Delshaun Holtzclaw, and Chris Buchanan, both 22, enter the Starbucks coffee shop with radiant energy and open-arms. It doesn’t take long to see music is in their blood. From being music students and marching band members at the University of Nevada, Reno, to playing over 15 instruments, music defines the pair. As they talk about revolutionizing the music industry, their faces light up.

Originally from Las Vegas, the music duo known as The Revolutionists works to create its own sound and change the way that music is perceived.

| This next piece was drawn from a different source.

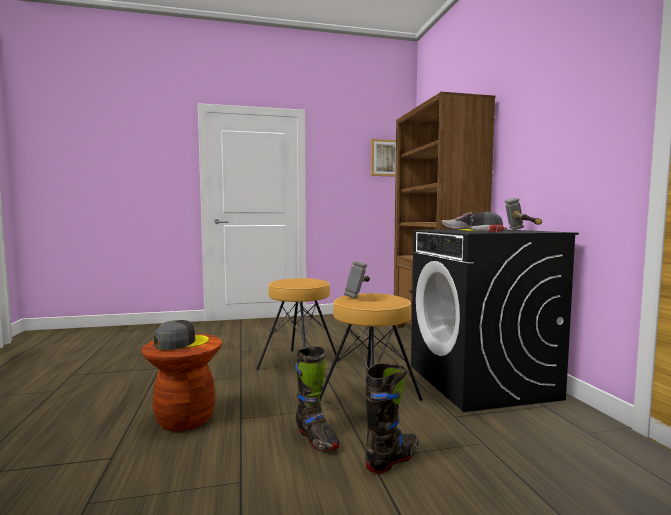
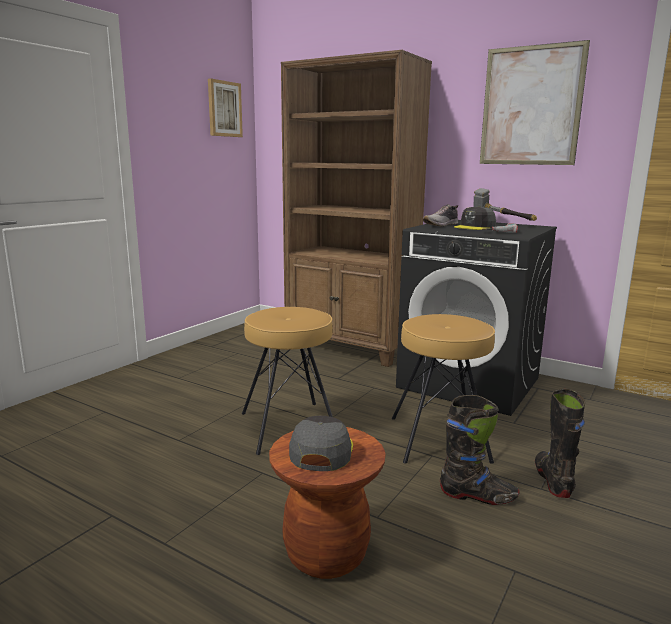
camera: 45 degrees left, 10 degrees up
hammer [344,261,370,298] -> none
none -> picture [480,40,590,165]

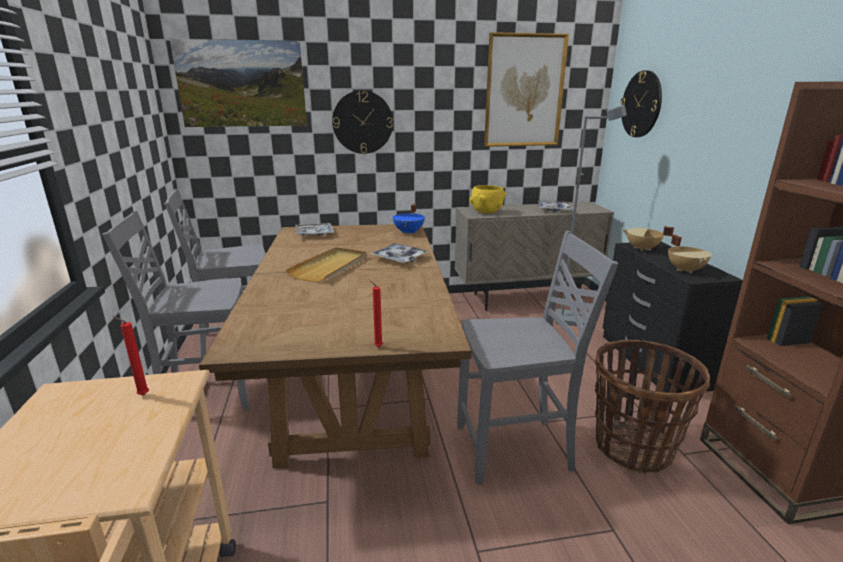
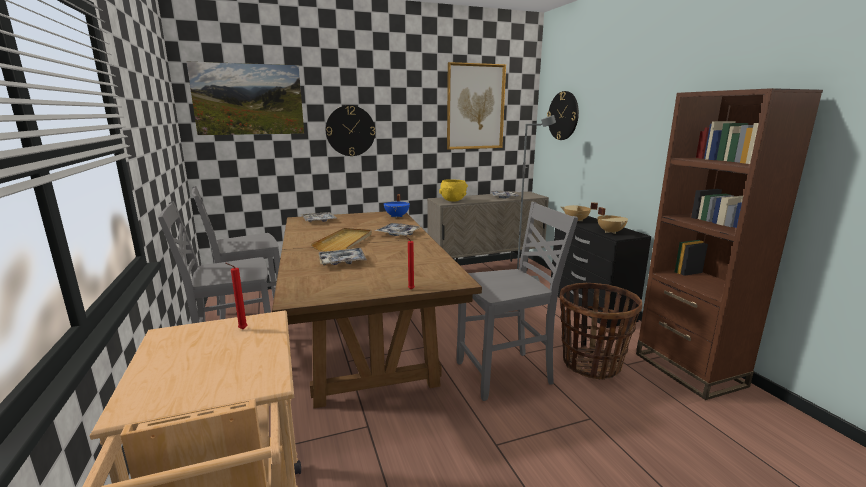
camera: 10 degrees left, 5 degrees down
none -> tray [318,248,367,265]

“The way we want to think about our music is that it’s going to be a change,” Buchanan said. “We want it to be better than it is now and go back towards the old school. It’s a revolution; there’s always a change, and as the Revolutionists, we’re bringing the change.”

The Revolutionists describe their genre as a mix of hip-hop, classical, funk, R&B and jazz fusion. From rapping and singing to playing instrumentals, Holtzclaw and Buchanan take pride in bending genres and expectations.

“We tell people all the time, we’re not rappers,” Holtzclaw said. “We’re artists, we’re musicians, we love music for what it is, you know. That’s why we create every kind of it.”

Their main purpose is to be original and authentic with their art. Every instrument is recorded live to give listeners the ability to feel each element of the music. When writing lyrics, The Revolutionists are vocal about experiences they have been through. Holtzclaw explains that the most important part of creating music is being honest and always expressing your genuine self.

“Coming out from Vegas, you see everything,” Holtzclaw said. “Everything is so exposed. Coming out to Reno, we’re really trying to find ourselves and that’s through the music, that’s true expression. I feel like the only message is to be yourself and really find what you love doing. Stick with it and stay in your lane, don’t let anyone else persuade you otherwise.”

Not only are the musicians focusing on creating a voice for themselves, but they want to give other artists opportunities to express themselves to a larger audience as well. In 2017, Holtzclaw and Buchanan won the Billboard Jackson Entrepreneurial grant through Phi Beta Sigma’s Bigger and Better Business conference, which allowed them to establish Effortless Entertainment, an independent record production company for artists who have the mindset of making a difference in the music industry.

“We can be the independent label for the independent artists,” Buchanan said. “We want to give everybody a voice. Just the way we set it up and the way that we try to give back to everybody once we get it going is going to be a phenomenal way to give more people buzz and get more people excited to work with us.”

Through Effortless Entertainment, The Revolutionists want to plan events, provide cinematography for music videos, photography for marketing, resources to record and apparel for music artists. Currently, Holtzclaw and Buchanan are working “effortlessly” to legitimize the business and plan a show at Jub Jub’s as the company’s debut performance. Eventually, they want to hold gigs at venues across Northern California and Las Vegas. The music duo hopes to release an EP under the independent label by the end of 2018.